Being a wireless form of communication bluetooth is automatically subject to hacking threats. By allowing communication between wireless devices, bluetooth also allows individuals access to anothers personal information.

Although mobile phones are the most threatened by the privacy and security breaches of this technology, other devices such as PDAs and personal laptops are also highly subjectable. At this time in the development of such an advanced technology there are some serious flaws.

Ones mobile phone is a personal device; mobile phones can store numerous types of private information. The flaws found in the bluetooth technology used in mobile phones entails the ability of strangers to hack into ones private information and use that in many ways.

The attacker can download information such as phone numbers from the address book, text messages in the phone and also calender events. An attacker could even plant phony text messages in a phone's memory, or turn the phone sitting in a victim's pocket or on a restaurant table top into a listening device to pick up private conversations in the phone's vicinity.

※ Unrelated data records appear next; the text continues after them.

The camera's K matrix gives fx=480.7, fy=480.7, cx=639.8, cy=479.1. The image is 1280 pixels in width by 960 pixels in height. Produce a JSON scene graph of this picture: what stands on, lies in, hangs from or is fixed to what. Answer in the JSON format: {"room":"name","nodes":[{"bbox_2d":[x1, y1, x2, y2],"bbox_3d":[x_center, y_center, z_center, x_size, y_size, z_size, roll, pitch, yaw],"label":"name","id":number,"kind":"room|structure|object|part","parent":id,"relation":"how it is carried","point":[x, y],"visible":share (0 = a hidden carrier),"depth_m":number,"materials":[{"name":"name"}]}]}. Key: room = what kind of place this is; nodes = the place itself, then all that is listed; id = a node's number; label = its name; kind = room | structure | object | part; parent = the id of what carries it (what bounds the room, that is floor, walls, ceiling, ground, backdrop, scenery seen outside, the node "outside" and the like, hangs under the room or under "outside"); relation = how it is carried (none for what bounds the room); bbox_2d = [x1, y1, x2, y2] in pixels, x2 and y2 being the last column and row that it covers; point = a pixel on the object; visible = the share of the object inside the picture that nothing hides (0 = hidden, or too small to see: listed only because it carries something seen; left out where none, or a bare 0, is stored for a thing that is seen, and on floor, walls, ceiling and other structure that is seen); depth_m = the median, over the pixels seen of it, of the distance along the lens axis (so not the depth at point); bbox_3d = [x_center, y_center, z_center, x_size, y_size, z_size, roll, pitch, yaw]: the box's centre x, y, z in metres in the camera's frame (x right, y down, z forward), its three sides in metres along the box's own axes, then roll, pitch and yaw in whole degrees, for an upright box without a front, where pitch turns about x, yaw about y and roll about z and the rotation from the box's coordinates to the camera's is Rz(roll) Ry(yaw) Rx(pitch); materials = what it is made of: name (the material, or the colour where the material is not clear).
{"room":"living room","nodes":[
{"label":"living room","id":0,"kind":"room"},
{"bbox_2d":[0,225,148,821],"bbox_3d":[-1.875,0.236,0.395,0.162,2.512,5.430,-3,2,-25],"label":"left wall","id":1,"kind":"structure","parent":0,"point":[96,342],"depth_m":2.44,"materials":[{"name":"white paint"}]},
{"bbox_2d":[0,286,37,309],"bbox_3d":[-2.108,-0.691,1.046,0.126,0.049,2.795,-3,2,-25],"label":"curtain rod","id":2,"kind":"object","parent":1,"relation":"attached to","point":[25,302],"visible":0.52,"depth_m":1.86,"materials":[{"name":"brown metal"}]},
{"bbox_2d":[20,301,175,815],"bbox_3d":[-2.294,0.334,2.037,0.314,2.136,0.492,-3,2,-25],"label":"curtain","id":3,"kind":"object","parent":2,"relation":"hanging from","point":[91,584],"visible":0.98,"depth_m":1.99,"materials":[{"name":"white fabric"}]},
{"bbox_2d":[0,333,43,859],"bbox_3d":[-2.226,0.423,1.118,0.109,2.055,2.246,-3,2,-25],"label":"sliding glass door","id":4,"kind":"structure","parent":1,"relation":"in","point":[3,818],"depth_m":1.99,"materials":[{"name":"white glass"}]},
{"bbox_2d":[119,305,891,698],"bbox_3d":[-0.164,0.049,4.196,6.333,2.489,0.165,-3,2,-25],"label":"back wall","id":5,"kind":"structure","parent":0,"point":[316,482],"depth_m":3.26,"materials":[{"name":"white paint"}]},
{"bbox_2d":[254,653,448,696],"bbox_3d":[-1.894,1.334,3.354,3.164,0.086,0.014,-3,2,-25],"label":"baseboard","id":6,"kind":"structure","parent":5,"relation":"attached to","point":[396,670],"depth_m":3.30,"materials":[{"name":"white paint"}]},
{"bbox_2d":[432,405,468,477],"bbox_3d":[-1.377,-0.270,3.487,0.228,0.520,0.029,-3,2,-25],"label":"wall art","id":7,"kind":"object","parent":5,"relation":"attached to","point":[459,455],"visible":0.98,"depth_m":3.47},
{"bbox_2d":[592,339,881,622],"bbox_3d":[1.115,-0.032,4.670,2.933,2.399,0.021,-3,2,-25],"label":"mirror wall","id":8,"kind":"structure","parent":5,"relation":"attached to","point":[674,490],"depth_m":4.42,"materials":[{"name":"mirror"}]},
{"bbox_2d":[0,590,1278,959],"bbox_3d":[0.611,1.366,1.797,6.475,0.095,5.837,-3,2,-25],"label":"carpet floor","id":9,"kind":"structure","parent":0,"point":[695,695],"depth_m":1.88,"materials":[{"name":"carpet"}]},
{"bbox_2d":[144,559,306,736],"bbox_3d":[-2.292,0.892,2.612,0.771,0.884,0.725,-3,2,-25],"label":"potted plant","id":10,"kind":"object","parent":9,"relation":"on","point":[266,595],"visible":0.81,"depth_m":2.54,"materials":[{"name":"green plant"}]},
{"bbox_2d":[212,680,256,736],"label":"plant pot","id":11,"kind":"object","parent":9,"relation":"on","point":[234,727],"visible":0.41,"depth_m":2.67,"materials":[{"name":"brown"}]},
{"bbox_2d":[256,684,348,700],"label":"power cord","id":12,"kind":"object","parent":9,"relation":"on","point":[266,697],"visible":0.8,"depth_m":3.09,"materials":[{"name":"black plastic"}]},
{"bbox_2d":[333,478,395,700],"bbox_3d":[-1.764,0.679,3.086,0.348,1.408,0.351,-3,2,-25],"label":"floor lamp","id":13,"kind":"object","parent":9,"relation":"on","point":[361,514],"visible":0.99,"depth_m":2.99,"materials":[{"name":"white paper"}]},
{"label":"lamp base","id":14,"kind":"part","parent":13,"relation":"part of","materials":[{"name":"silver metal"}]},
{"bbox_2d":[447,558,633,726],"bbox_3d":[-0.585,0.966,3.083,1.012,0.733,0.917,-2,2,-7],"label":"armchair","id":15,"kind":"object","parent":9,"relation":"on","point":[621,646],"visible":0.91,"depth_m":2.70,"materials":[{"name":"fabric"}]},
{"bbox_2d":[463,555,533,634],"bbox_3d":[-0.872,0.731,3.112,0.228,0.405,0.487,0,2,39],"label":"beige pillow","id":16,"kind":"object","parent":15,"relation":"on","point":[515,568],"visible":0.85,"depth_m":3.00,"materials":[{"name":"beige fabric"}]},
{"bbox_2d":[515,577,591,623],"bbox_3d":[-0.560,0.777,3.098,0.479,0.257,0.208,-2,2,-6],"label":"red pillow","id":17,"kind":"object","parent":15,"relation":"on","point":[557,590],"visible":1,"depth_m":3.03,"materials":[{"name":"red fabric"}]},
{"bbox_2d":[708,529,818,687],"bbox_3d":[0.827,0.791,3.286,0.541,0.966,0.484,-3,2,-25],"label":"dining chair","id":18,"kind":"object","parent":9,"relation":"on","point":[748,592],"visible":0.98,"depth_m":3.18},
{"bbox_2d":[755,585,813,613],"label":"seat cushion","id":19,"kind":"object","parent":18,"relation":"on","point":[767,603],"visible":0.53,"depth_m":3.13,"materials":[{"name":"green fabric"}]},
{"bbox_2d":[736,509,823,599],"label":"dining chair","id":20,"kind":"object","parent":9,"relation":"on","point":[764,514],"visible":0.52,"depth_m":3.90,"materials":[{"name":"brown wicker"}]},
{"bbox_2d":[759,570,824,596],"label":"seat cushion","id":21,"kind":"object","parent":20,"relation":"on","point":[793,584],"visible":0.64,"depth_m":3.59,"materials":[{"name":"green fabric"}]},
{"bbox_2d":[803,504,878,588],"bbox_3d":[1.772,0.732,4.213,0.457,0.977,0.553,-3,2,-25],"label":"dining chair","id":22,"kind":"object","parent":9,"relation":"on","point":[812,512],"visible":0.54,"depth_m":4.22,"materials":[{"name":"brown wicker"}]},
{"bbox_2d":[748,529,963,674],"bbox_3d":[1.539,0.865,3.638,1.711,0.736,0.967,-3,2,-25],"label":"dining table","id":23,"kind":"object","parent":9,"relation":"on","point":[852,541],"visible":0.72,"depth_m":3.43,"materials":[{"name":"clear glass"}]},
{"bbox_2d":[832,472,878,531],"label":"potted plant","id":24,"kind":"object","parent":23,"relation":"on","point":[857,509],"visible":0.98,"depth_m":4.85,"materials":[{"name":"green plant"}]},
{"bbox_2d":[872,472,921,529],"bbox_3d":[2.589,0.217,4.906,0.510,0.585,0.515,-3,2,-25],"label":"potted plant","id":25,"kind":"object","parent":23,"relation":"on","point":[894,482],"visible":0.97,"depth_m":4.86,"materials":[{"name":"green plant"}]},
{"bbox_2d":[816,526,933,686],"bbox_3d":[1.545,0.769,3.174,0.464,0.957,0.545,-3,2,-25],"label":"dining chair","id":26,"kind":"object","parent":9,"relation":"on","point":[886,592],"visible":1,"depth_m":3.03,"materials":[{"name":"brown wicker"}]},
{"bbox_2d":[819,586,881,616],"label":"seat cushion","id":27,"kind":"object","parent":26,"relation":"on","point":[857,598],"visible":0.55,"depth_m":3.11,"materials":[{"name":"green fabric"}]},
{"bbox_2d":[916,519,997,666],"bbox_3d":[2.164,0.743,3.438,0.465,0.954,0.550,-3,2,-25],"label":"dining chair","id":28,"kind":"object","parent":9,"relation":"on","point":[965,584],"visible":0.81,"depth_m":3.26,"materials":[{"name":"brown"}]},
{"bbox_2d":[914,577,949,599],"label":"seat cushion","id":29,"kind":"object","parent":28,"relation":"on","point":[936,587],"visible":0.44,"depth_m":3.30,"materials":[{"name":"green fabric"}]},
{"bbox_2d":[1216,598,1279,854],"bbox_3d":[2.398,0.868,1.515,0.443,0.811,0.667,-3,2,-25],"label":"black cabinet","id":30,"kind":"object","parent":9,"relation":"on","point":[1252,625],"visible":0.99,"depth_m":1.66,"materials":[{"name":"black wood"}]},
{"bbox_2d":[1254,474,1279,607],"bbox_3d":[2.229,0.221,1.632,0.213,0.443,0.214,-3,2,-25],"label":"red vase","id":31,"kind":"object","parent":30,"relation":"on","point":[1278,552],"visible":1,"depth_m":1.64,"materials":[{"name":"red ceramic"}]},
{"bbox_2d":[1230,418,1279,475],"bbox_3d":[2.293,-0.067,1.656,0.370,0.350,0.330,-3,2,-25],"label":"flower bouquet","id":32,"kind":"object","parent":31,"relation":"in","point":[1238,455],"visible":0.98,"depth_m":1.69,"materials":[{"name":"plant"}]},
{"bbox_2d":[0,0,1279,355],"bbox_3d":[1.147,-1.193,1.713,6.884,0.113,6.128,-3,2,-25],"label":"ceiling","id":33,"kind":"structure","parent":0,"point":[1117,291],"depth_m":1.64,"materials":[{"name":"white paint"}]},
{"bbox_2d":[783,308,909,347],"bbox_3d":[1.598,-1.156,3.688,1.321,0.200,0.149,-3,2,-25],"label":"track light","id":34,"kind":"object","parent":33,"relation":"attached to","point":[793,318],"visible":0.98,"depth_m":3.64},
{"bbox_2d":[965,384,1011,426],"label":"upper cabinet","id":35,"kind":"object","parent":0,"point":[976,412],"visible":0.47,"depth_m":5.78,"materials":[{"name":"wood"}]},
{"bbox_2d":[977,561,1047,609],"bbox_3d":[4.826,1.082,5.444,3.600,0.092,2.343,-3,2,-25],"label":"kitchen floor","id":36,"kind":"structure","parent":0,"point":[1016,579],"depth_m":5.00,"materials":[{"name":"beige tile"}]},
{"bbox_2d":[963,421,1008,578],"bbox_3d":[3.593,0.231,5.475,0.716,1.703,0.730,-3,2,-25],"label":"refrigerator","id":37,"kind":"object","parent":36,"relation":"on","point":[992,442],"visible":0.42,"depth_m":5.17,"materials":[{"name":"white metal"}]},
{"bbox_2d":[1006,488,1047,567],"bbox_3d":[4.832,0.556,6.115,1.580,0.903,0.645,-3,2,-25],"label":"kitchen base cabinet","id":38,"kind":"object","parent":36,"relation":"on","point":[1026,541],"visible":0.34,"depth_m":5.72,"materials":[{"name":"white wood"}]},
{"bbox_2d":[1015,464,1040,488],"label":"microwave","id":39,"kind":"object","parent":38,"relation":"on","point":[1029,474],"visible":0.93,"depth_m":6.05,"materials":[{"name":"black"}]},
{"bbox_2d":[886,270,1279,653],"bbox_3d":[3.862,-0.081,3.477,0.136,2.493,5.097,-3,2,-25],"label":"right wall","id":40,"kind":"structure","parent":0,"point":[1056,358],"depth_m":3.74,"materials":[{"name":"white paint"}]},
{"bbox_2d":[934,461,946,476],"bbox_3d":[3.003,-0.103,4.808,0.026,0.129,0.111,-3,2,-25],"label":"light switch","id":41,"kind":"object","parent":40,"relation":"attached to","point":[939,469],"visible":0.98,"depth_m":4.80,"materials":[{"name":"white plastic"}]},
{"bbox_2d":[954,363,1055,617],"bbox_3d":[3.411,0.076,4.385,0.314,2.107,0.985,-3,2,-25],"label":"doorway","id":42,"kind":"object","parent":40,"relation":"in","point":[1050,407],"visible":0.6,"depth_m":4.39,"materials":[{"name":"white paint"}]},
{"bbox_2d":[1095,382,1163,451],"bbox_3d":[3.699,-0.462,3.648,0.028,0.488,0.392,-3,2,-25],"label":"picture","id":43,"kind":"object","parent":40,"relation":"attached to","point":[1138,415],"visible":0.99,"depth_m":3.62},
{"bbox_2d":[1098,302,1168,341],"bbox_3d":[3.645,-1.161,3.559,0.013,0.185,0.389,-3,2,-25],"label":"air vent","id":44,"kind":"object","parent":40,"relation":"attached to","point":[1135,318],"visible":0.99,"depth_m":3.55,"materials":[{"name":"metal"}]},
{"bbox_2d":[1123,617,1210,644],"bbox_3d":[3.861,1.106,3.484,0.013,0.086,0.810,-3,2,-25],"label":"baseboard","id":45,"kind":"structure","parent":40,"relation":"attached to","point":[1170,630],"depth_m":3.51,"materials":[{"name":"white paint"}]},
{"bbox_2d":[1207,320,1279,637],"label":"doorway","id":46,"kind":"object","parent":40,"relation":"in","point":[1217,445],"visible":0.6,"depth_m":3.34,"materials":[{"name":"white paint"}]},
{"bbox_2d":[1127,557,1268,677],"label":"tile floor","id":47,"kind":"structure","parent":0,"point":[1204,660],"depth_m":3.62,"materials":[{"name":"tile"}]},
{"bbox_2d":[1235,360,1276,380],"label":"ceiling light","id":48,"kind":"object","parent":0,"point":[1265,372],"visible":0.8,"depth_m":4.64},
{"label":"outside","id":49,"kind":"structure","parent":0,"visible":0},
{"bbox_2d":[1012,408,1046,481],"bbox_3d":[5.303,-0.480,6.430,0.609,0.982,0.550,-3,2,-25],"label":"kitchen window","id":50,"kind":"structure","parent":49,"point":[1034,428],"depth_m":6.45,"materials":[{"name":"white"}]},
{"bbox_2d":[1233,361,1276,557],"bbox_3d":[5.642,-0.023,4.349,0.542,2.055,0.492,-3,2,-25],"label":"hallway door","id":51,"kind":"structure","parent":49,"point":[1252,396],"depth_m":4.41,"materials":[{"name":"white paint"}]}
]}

As Bluetooth is included in devices such as mobile phones, that most people carry with them all the time and every device is uniquely identified by its device address, privacy issues are raised. For example within a building; their approximate position could be known in real time. That is because the address, just like MAC addresses^3 , have a fixed per manufacturer part, that would help distinguish an Ericsson phone from a Nokia one. Even if the distance to the device cannot be known with high precision due to many differences in signal strength adjustment by several manufacturers, the address itself could be used to identify a visible device. This can be done, for example by having multiple Bluetooth access points that send inquiry requests for new devices each second. Any device that gets into their range could then be detected and identified using the Bluetooth device address.